Daily Violence, proudly occupying a new space above (because superior to) Daily Zen.


(drawing by DV)

Saturday, November 8, 2008

Poem Interlude

Walking North from the River Clyde

In the lee of the mortuary,
weathered Victorian brick itself
in the lee of the Court,
there’s a victims’ shelter,
an art gallery, and a costume
shop, and you can steal
looks into the long windows
as you walk up Saltmarket,
continue on High, and arrive
at the dappled, climbing
Necropolis, beneath which
is a brewery and a museum
that delights in our believing.

Friday, November 7, 2008

Applying Villette

"I went wandering whither chance might lead, in a still ecstasy of freedom and enjoyment; and I got...into the heart of city life. I saw and felt London at last: I got into the Strand; I went up Cornhill; I mixed with the life passing along; I dared the perils of crossings. To do this, and to do it utterly alone, gave me, perhaps an irrational, but a real pleasure... In the city you are deeply excited." Villette, Charlote Brontë

I have wandered wherever luck takes me ("Be well. Be lucky," Leonard Cohen said last night). I have gained an ecstasy of peace without realizing it. I found an old friend in Dublin, I find a new one in Glasgow ("dear green place"), which is more hardscrabble and hence more, in a way, me (but less home than Dublin, which has held my heart for years).

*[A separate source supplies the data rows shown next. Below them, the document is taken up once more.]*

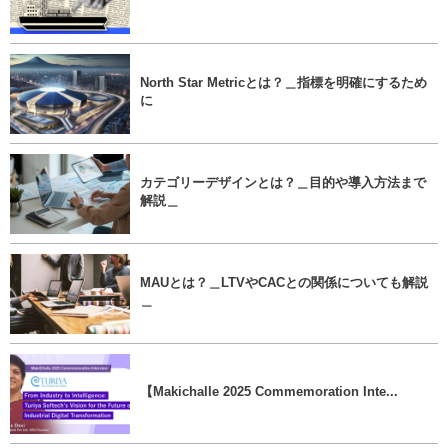
North Star Metricとは？＿指標を明確にするため
に
カテゴリーデザインとは？＿目的や導入方法まで
解説＿
MAUとは？＿LTVやCACとの関係についても解説
＿
【Makichalle 2025 Commemoration Inte...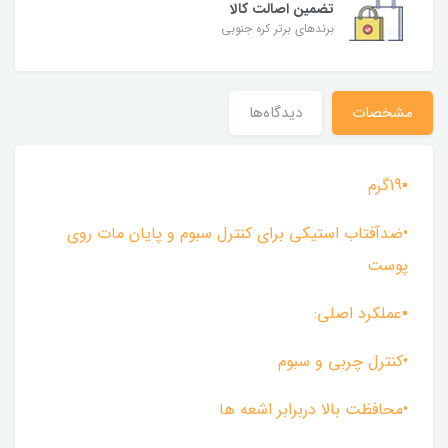
تضمین اصالت کالا
برندهای برتر کره جنوبی
مشخصات
دیدگاه‌ها
▪︎19گرم
•ضدآفتاب استیکی برای کنترل سبوم و پایان مات روی
پوست
▪︎عملکرد اصلی:
•کنترل چربی و سبوم
•محافظت بالا دربرابر اشعه ها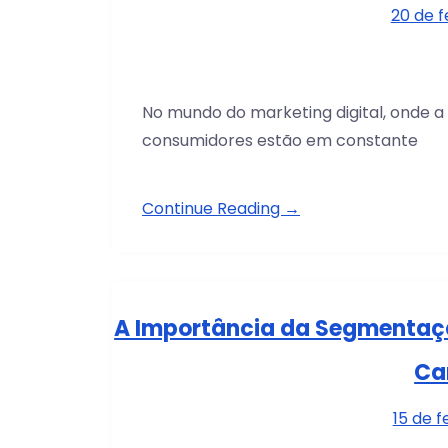
20 de f
No mundo do marketing digital, onde a
consumidores estão em constante
Continue Reading →
A Importância da Segmentaçã
Ca
15 de 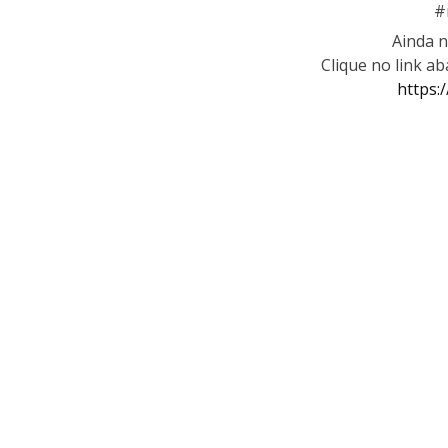
#
Ainda n
Clique no link a
https: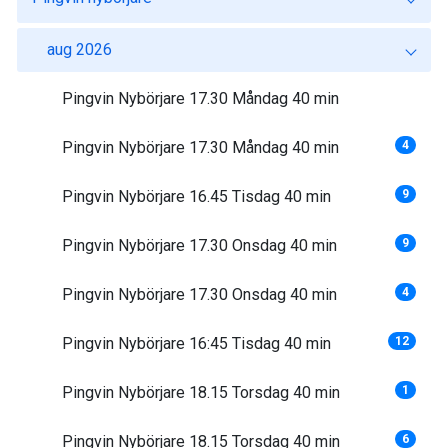
aug 2026
Pingvin Nybörjare 17.30 Måndag 40 min
Pingvin Nybörjare 17.30 Måndag 40 min
4
Pingvin Nybörjare 16.45 Tisdag 40 min
9
Pingvin Nybörjare 17.30 Onsdag 40 min
9
Pingvin Nybörjare 17.30 Onsdag 40 min
4
Pingvin Nybörjare 16:45 Tisdag 40 min
12
Pingvin Nybörjare 18.15 Torsdag 40 min
1
Pingvin Nybörjare 18.15 Torsdag 40 min
6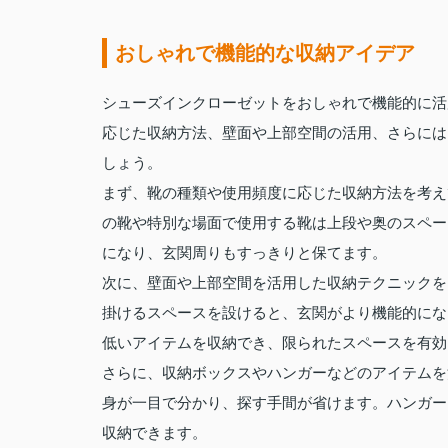
おしゃれで機能的な収納アイデア
シューズインクローゼットをおしゃれで機能的に活
応じた収納方法、壁面や上部空間の活用、さらには
しょう。
まず、靴の種類や使用頻度に応じた収納方法を考え
の靴や特別な場面で使用する靴は上段や奥のスペー
になり、玄関周りもすっきりと保てます。
次に、壁面や上部空間を活用した収納テクニックを
掛けるスペースを設けると、玄関がより機能的にな
低いアイテムを収納でき、限られたスペースを有効
さらに、収納ボックスやハンガーなどのアイテムを
身が一目で分かり、探す手間が省けます。ハンガー
収納できます。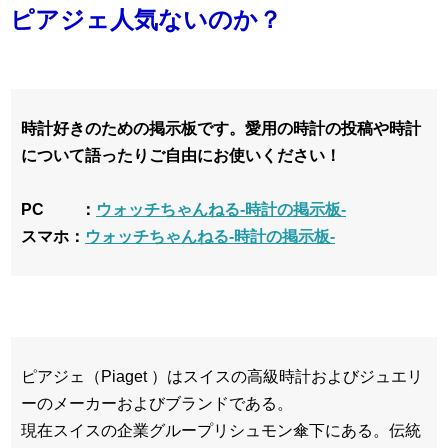
ピアジェ人気ないのか？
時計好きのための掲示板です。愛用の時計の投稿や時計
について語ったりご自由にお使いください！
PC ：
ウォッチちゃんねる-時計の掲示板-
スマホ：
ウォッチちゃんねる-時計の掲示板-
ピアジェ（Piaget ）はスイスの高級時計およびジュエリ
ーのメーカーおよびブランドである。
現在スイスの企業グループリシュモン傘下にある。伝統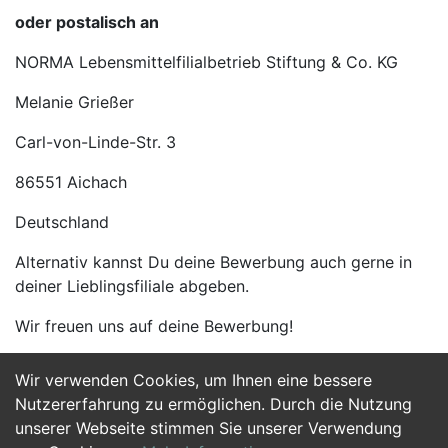
oder postalisch an
NORMA Lebensmittelfilialbetrieb Stiftung & Co. KG
Melanie Grießer
Carl-von-Linde-Str. 3
86551 Aichach
Deutschland
Alternativ kannst Du deine Bewerbung auch gerne in
deiner Lieblingsfiliale abgeben.
Wir freuen uns auf deine Bewerbung!
Wir verwenden Cookies, um Ihnen eine bessere
Jetzt Bewerben
Nutzererfahrung zu ermöglichen. Durch die Nutzung
unserer Webseite stimmen Sie unserer Verwendung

I have seen and felt Glasgow. I passed the old Custom House; I went up Saltmarket to the Necropolis; I listened to the round-cornered talk all around me; I bought green beans and apples and chocolate. The key is indeed the solitude...and the pleasure is not irrational.

Happiness with the Dubs, happiness with the Weegies. (And think how great Brontë would be considered today if she had better bandied words like "weegie.")

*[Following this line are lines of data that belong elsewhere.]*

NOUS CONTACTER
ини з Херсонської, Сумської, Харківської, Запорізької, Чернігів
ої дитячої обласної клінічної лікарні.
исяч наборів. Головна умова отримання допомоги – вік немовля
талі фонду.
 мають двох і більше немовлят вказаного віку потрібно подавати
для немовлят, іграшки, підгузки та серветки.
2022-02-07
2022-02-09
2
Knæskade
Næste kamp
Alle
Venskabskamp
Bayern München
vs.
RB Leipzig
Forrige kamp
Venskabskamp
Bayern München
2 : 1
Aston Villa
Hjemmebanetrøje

Wednesday, November 5, 2008

Tuesday, November 4, 2008

Empty Cystal Ball

Since I've had poetry on the brain, it was nice to turn to the old familiar Times (homesickness is the gift of fresh eyes) and find an op-ed section devoted to the words and voices of five poets. A is for Ashbery, B is for Bang...and theirs were the poems I liked best.

I am on the edge of my seat here...on the edge of my bed,
rather...because it's bedtime in Dublin,
and I am dreaming
of waking
to good news.

Irish Eyes, and the World's

The 2.5-inch headline in a Dublin daily yesterday: "Barack to the Future in U.S?" Then: "It's decision time. The most dramatic election ever seen in Ireland is about to reach its climax - and the Irish don't even have a say in it."

Sunday, November 2, 2008

Homage to Leaving

I'm off to Ireland and Scotland and, as always, felt that pre-homesick pang yesterday, walking around this dear neighborhood. Since the Pool is now under construction (they're building a Skate Park on the south end, and refurbishing the arch - both projects slated for completion in 2009), I tried to capture a little of what the space is now...inside and out.